I kept using R in the first jobs I had in Spain, often to the surprise of my colleagues (some wondered why I insisted in using that unknown system instead of things such as SPSS or SAS —both of which I had use quite heavily in the past and did not particularly want to use much again). When I got to CNIO in 2001, and I returned to doing science, I was pleasantly surprised to see that the Bioconductor project, which had started shortly before, was something that some of my colleagues in bioinformatics were positively curious about.

Since then, I’ve authored/co-authored several R and BioConductor packages, some of which even got their academic papers (e.g., ADaCGH2, RJaCGH, varSelRF, etc) and have used R as the basic computational engine behind several web-based bioinfo applications (some of which we also managed to publish, such as Pomelo II, now available from Pomelo’s IIB site or SignS, now available from its IIB home, etc).

I continue using R as the language in which I do a large chunk of my overall programming and all of my statistical analysis/programming. I will use other things too (mainly C++ when I need the speed), and have been tempted by other languages (right now, the inevitable Julia and LuaJIT) but I think that R is here to stay for quite sometime and I think that the combination of R and C++ (via Rcpp) is a relatively good one.

I think I taught my first R course around 2003 at CNIO and not long after that I taught another one at UAM (organized by the “Red temática del CSIC de Bioinformática”). I’ve covered from basic programming and basic stats to specific issues of parallelization or “omics” data analysis.

Current courses

Most of the R-related courses I’ve taught recently fall into two categories:

  • General intro R programming courses.
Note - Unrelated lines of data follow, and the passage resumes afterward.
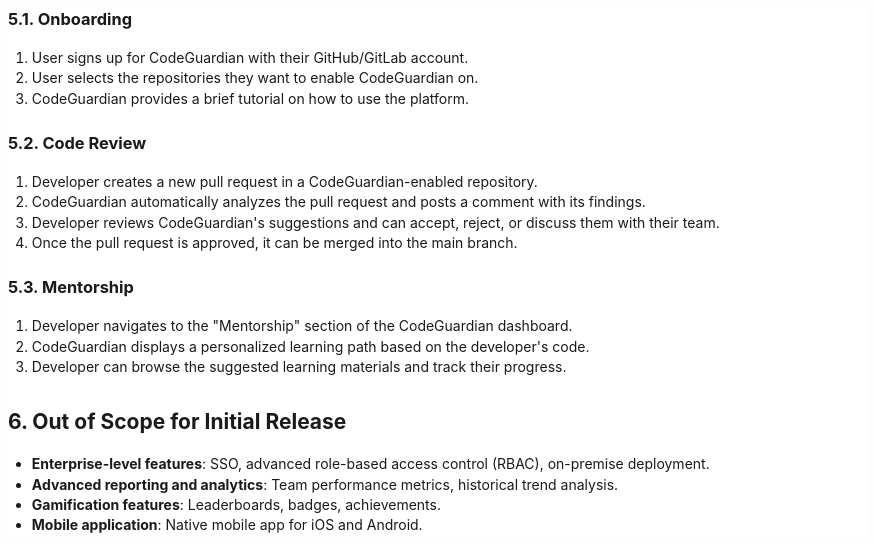 ### 5.1. Onboarding

1. User signs up for CodeGuardian with their GitHub/GitLab account.
2. User selects the repositories they want to enable CodeGuardian on.
3. CodeGuardian provides a brief tutorial on how to use the platform.

### 5.2. Code Review

1. Developer creates a new pull request in a CodeGuardian-enabled repository.
2. CodeGuardian automatically analyzes the pull request and posts a comment with its findings.
3. Developer reviews CodeGuardian's suggestions and can accept, reject, or discuss them with their team.
4. Once the pull request is approved, it can be merged into the main branch.

### 5.3. Mentorship

1. Developer navigates to the "Mentorship" section of the CodeGuardian dashboard.
2. CodeGuardian displays a personalized learning path based on the developer's code.
3. Developer can browse the suggested learning materials and track their progress.

## 6. Out of Scope for Initial Release

- **Enterprise-level features**: SSO, advanced role-based access control (RBAC), on-premise deployment.
- **Advanced reporting and analytics**: Team performance metrics, historical trend analysis.
- **Gamification features**: Leaderboards, badges, achievements.
- **Mobile application**: Native mobile app for iOS and Android.


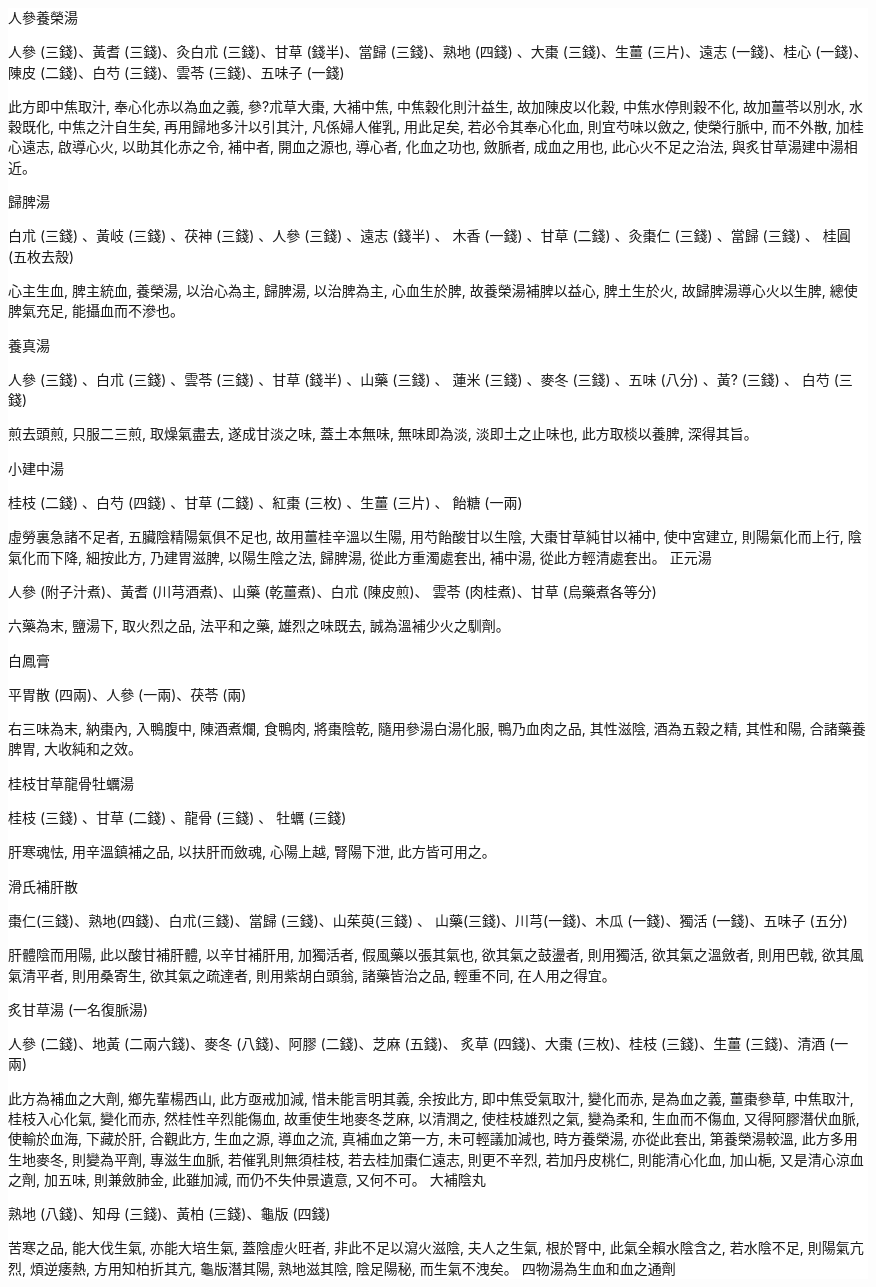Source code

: 人參養榮湯

人參 (三錢)、黃耆 (三錢)、灸白朮 (三錢)、甘草 (錢半)、當歸 (三錢)、熟地 (四錢) 、大棗 (三錢)、生薑 (三片)、遠志 (一錢)、桂心 (一錢)、陳皮 (二錢)、白芍 (三錢)、雲苓 (三錢)、五味子 (一錢) 

此方即中焦取汁, 奉心化赤以為血之義, 參?朮草大棗, 大補中焦, 中焦穀化則汁益生, 故加陳皮以化穀, 中焦水停則穀不化, 故加薑苓以別水, 水穀既化, 中焦之汁自生矣, 再用歸地多汁以引其汁, 凡係婦人催乳, 用此足矣, 若必令其奉心化血, 則宜芍味以斂之, 使榮行脈中, 而不外散, 加桂心遠志, 啟導心火, 以助其化赤之令, 補中者, 開血之源也, 導心者, 化血之功也, 斂脈者, 成血之用也, 此心火不足之治法, 與炙甘草湯建中湯相近。 

歸脾湯

白朮 (三錢) 、黃岐 (三錢) 、茯神 (三錢) 、人參 (三錢) 、遠志 (錢半) 、 木香 (一錢) 、甘草 (二錢) 、灸棗仁 (三錢) 、當歸 (三錢) 、 桂圓 (五枚去殼) 

心主生血, 脾主統血, 養榮湯, 以治心為主, 歸脾湯, 以治脾為主, 心血生於脾, 故養榮湯補脾以益心, 脾土生於火, 故歸脾湯導心火以生脾, 總使脾氣充足, 能攝血而不滲也。 

養真湯

人參 (三錢) 、白朮 (三錢) 、雲苓 (三錢) 、甘草 (錢半) 、山藥 (三錢) 、 蓮米 (三錢) 、麥冬 (三錢) 、五味 (八分) 、黃? (三錢) 、 白芍 (三錢) 

煎去頭煎, 只服二三煎, 取燥氣盡去, 遂成甘淡之味, 蓋土本無味, 無味即為淡, 淡即土之止味也, 此方取棪以養脾, 深得其旨。 

小建中湯

桂枝 (二錢) 、白芍 (四錢) 、甘草 (二錢) 、紅棗 (三枚) 、生薑 (三片) 、 飴糖 (一兩) 

虛勞裏急諸不足者, 五臟陰精陽氣俱不足也, 故用薑桂辛溫以生陽, 用芍飴酸甘以生陰, 大棗甘草純甘以補中, 使中宮建立, 則陽氣化而上行, 陰氣化而下降, 細按此方, 乃建胃滋脾, 以陽生陰之法, 歸脾湯, 從此方重濁處套出, 補中湯, 從此方輕清處套出。 正元湯

人參 (附子汁煮)、黃耆 (川芎酒煮)、山藥 (乾薑煮)、白朮 (陳皮煎)、 雲苓 (肉桂煮)、甘草 (烏藥煮各等分) 

六藥為末, 鹽湯下, 取火烈之品, 法平和之藥, 雄烈之味既去, 誠為溫補少火之馴劑。 

白鳳膏

平胃散 (四兩)、人參 (一兩)、茯苓 (兩) 

右三味為末, 納棗內, 入鴨腹中, 陳酒煮爛, 食鴨肉, 將棗陰乾, 隨用參湯白湯化服, 鴨乃血肉之品, 其性滋陰, 酒為五穀之精, 其性和陽, 合諸藥養脾胃, 大收純和之效。 

桂枝甘草龍骨牡蠣湯

桂枝 (三錢) 、甘草 (二錢) 、龍骨 (三錢) 、 牡蠣 (三錢) 

肝寒魂怯, 用辛溫鎮補之品, 以扶肝而斂魂, 心陽上越, 腎陽下泄, 此方皆可用之。 

滑氏補肝散

棗仁(三錢)、熟地(四錢)、白朮(三錢)、當歸 (三錢)、山茱萸(三錢) 、 山藥(三錢)、川芎(一錢)、木瓜 (一錢)、獨活 (一錢)、五味子 (五分) 

肝體陰而用陽, 此以酸甘補肝體, 以辛甘補肝用, 加獨活者, 假風藥以張其氣也, 欲其氣之鼓盪者, 則用獨活, 欲其氣之溫斂者, 則用巴戟, 欲其風氣清平者, 則用桑寄生, 欲其氣之疏達者, 則用紫胡白頭翁, 諸藥皆治之品, 輕重不同, 在人用之得宜。 

炙甘草湯 (一名復脈湯)

人參 (二錢)、地黃 (二兩六錢)、麥冬 (八錢)、阿膠 (二錢)、芝麻 (五錢)、 炙草 (四錢)、大棗 (三枚)、桂枝 (三錢)、生薑 (三錢)、清酒 (一兩) 

此方為補血之大劑, 鄉先輩楊西山, 此方亟戒加減, 惜未能言明其義, 余按此方, 即中焦受氣取汁, 變化而赤, 是為血之義, 薑棗參草, 中焦取汁, 桂枝入心化氣, 變化而赤, 然桂性辛烈能傷血, 故重使生地麥冬芝麻, 以清潤之, 使桂枝雄烈之氣, 變為柔和, 生血而不傷血, 又得阿膠潛伏血脈, 使輸於血海, 下藏於肝, 合觀此方, 生血之源, 導血之流, 真補血之第一方, 未可輕議加減也, 時方養榮湯, 亦從此套出, 第養榮湯較溫, 此方多用生地麥冬, 則變為平劑, 專滋生血脈, 若催乳則無須桂枝, 若去桂加棗仁遠志, 則更不辛烈, 若加丹皮桃仁, 則能清心化血, 加山梔, 又是清心涼血之劑, 加五味, 則兼斂肺金, 此雖加減, 而仍不失仲景遺意, 又何不可。 大補陰丸

熟地 (八錢)、知母 (三錢)、黃柏 (三錢)、龜版 (四錢) 

苦寒之品, 能大伐生氣, 亦能大培生氣, 蓋陰虛火旺者, 非此不足以瀉火滋陰, 夫人之生氣, 根於腎中, 此氣全賴水陰含之, 若水陰不足, 則陽氣亢烈, 煩逆痿熱, 方用知柏折其亢, 龜版潛其陽, 熟地滋其陰, 陰足陽秘, 而生氣不洩矣。 四物湯為生血和血之通劑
For example, the material I use for the “Herramientas de programación” bacherlor’s degree course, or the annual one-day course I teach for my frieds at CNIO. This material is available from the R-bioinfo-intro github repo.
  • Intro statistics with R. For example, the material for the “Applied statistics course” (available from the github BM-1 repo), or the very similar (except it is all command-line oriented, so no Rcommander or other GUIs) material from the R-basic-stats github repo.
  • A few other course have been much more specific, such as on debugging and parallelization, or longer and covering wider territory, such as courses that covered from programming to generalized linear mixed effects models.